850 Teilnehmer beim Wandertag

 

Furtwangen-Neukirch. Es passte alles zusammen, der Wandertag des Schwarzwaldvereins Neukirch fand bei herrlichem Wetter statt, die Resonanz war ausgesprochen gut. Dieses Jahr stand die Veranstaltung, die in Zusammenarbeit mit dem IVV (internationaler Volkssport Verband) durchgeführt und für dessen Wanderpass auch gewertet wird, ganz im Zeichen des Internationalen Jahres des Waldes. Daher hatte Vorsitzender Dieter Kammerer noch Unterstützung bekommen: Zum einen gab es in der Schwarzwaldhalle Neukirch eine Ausstellung der Vogelfreunde Furtwangen mit heimischen Wildvögeln. Da sich diese Vögel aber im Moment in der Brut befinden, war die Zahl der ausgestellten Tiere etwas beschränkt. Doch die Tiere stießen bei den Besuchern auf großes Interesse, gerade auch bei den Kindern.

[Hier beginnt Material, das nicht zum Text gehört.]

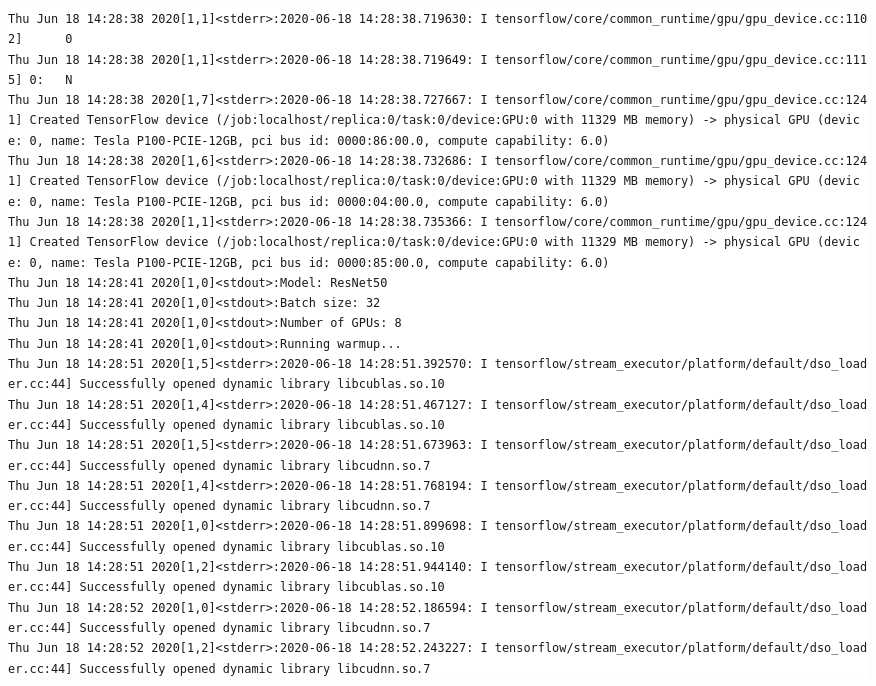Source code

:     Thu Jun 18 14:28:38 2020[1,1]<stderr>:2020-06-18 14:28:38.719630: I tensorflow/core/common_runtime/gpu/gpu_device.cc:1102]      0 
    Thu Jun 18 14:28:38 2020[1,1]<stderr>:2020-06-18 14:28:38.719649: I tensorflow/core/common_runtime/gpu/gpu_device.cc:1115] 0:   N 
    Thu Jun 18 14:28:38 2020[1,7]<stderr>:2020-06-18 14:28:38.727667: I tensorflow/core/common_runtime/gpu/gpu_device.cc:1241] Created TensorFlow device (/job:localhost/replica:0/task:0/device:GPU:0 with 11329 MB memory) -> physical GPU (device: 0, name: Tesla P100-PCIE-12GB, pci bus id: 0000:86:00.0, compute capability: 6.0)
    Thu Jun 18 14:28:38 2020[1,6]<stderr>:2020-06-18 14:28:38.732686: I tensorflow/core/common_runtime/gpu/gpu_device.cc:1241] Created TensorFlow device (/job:localhost/replica:0/task:0/device:GPU:0 with 11329 MB memory) -> physical GPU (device: 0, name: Tesla P100-PCIE-12GB, pci bus id: 0000:04:00.0, compute capability: 6.0)
    Thu Jun 18 14:28:38 2020[1,1]<stderr>:2020-06-18 14:28:38.735366: I tensorflow/core/common_runtime/gpu/gpu_device.cc:1241] Created TensorFlow device (/job:localhost/replica:0/task:0/device:GPU:0 with 11329 MB memory) -> physical GPU (device: 0, name: Tesla P100-PCIE-12GB, pci bus id: 0000:85:00.0, compute capability: 6.0)
    Thu Jun 18 14:28:41 2020[1,0]<stdout>:Model: ResNet50
    Thu Jun 18 14:28:41 2020[1,0]<stdout>:Batch size: 32
    Thu Jun 18 14:28:41 2020[1,0]<stdout>:Number of GPUs: 8
    Thu Jun 18 14:28:41 2020[1,0]<stdout>:Running warmup...
    Thu Jun 18 14:28:51 2020[1,5]<stderr>:2020-06-18 14:28:51.392570: I tensorflow/stream_executor/platform/default/dso_loader.cc:44] Successfully opened dynamic library libcublas.so.10
    Thu Jun 18 14:28:51 2020[1,4]<stderr>:2020-06-18 14:28:51.467127: I tensorflow/stream_executor/platform/default/dso_loader.cc:44] Successfully opened dynamic library libcublas.so.10
    Thu Jun 18 14:28:51 2020[1,5]<stderr>:2020-06-18 14:28:51.673963: I tensorflow/stream_executor/platform/default/dso_loader.cc:44] Successfully opened dynamic library libcudnn.so.7
    Thu Jun 18 14:28:51 2020[1,4]<stderr>:2020-06-18 14:28:51.768194: I tensorflow/stream_executor/platform/default/dso_loader.cc:44] Successfully opened dynamic library libcudnn.so.7
    Thu Jun 18 14:28:51 2020[1,0]<stderr>:2020-06-18 14:28:51.899698: I tensorflow/stream_executor/platform/default/dso_loader.cc:44] Successfully opened dynamic library libcublas.so.10
    Thu Jun 18 14:28:51 2020[1,2]<stderr>:2020-06-18 14:28:51.944140: I tensorflow/stream_executor/platform/default/dso_loader.cc:44] Successfully opened dynamic library libcublas.so.10
    Thu Jun 18 14:28:52 2020[1,0]<stderr>:2020-06-18 14:28:52.186594: I tensorflow/stream_executor/platform/default/dso_loader.cc:44] Successfully opened dynamic library libcudnn.so.7
    Thu Jun 18 14:28:52 2020[1,2]<stderr>:2020-06-18 14:28:52.243227: I tensorflow/stream_executor/platform/default/dso_loader.cc:44] Successfully opened dynamic library libcudnn.so.7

Und dann gab es im Lauf des Vormittags noch eine besondere Tour: Auf der Elf-Kilometer-Strecke führte Forstwirt Siegmar Herlemann vom Forstamt Triberg interessierte Wanderer durch den Wald. Viele Informationen über den Wald, seine Tiere und Pflanzen und das ganze Öko-System konnte er dabei vermitteln. Dies stieß gerade bei Kindern auf großes Interesse.

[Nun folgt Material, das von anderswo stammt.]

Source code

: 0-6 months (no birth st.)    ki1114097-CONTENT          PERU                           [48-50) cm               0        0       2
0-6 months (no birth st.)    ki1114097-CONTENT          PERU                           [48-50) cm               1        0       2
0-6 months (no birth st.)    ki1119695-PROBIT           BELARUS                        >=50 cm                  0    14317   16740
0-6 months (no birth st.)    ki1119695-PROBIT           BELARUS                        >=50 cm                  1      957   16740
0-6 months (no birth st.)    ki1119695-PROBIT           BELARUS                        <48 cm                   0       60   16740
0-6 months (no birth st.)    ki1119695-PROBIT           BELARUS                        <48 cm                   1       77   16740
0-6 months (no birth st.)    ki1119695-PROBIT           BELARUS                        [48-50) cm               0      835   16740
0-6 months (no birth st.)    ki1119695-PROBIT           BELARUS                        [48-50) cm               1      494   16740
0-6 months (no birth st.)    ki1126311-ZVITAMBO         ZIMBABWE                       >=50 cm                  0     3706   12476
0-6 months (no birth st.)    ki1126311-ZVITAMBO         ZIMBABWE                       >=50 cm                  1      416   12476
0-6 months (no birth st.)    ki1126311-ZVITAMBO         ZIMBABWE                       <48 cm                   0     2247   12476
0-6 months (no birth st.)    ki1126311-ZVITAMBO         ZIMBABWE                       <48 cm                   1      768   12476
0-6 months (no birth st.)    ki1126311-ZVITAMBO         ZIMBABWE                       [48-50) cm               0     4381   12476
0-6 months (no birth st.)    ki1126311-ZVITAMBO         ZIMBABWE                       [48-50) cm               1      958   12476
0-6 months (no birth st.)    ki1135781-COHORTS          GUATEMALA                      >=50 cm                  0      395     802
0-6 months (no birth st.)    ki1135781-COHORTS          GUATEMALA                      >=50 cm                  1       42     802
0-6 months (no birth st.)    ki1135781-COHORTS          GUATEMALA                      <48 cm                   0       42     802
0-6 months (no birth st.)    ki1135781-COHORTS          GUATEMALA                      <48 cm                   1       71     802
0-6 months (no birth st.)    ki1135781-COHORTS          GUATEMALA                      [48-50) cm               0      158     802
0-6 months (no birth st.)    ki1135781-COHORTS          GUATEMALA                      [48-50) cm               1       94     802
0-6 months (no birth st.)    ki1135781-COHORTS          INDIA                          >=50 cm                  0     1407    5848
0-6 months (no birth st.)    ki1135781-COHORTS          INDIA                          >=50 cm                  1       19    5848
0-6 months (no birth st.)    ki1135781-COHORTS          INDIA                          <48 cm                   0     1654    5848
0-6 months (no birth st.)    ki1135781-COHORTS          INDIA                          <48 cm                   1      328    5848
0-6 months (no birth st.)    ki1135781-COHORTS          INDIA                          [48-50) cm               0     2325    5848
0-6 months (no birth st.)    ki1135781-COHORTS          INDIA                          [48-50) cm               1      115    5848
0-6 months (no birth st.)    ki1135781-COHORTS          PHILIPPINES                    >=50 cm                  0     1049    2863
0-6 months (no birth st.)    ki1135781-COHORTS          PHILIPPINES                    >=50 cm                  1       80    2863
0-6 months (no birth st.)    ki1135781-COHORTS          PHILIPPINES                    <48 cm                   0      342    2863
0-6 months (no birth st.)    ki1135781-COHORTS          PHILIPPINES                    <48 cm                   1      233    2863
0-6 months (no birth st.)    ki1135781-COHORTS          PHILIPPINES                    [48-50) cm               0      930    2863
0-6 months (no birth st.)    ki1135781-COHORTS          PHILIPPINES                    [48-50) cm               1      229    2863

Obwohl der Wandertag in diesem Jahr aus terminlichen Gründen um mehrere Wochen verschoben werden musste, war die Resonanz deutlich besser als im vergangenen Jahr: 850 Teilnehmer waren zum Teil von weit her angereist, um die drei angebotenen Strecken zu bewältigen. Wanderer aus Frankreich oder Österreich nahmen teil, sogar aus Großbritannien war eine Gruppe dabei.

Der Einzugsbereich machte sich dieses Mal auch bei den Pokalen bemerkbar: Es werden jeweils die stärksten Gruppen ausgezeichnet. Diesmal ging der erste Platz nach Pulversheim im Elsass, dessen Wanderer schon seit Jahren Stammgäste in Neukirch sind. Von dort war eine Gruppe mit 47 Teilnehmern gekommen. Den zweiten Platz belegte Titisee-Neustadt mit 35 Wanderern gefolgt von Kappel-Schauinsland mit 30 Wanderern.

Einige Höhenmeter

Die Teilnehmer waren mit den Strecken zufrieden, die über Cyprian und Willmannhof bis zum Neukircher Brend führte. Die 20-Kilometer-Strecke ging noch weiter in Richtung Schweizers Grund. Gerade bei dieser langen Strecke galt es einige Höhenmeter zu überwinden. "Wer nach Neukirch zum wandern kommt, weiß, dass es nicht eben hinaus geht", meinte Vorsitzender Dieter Kammerer.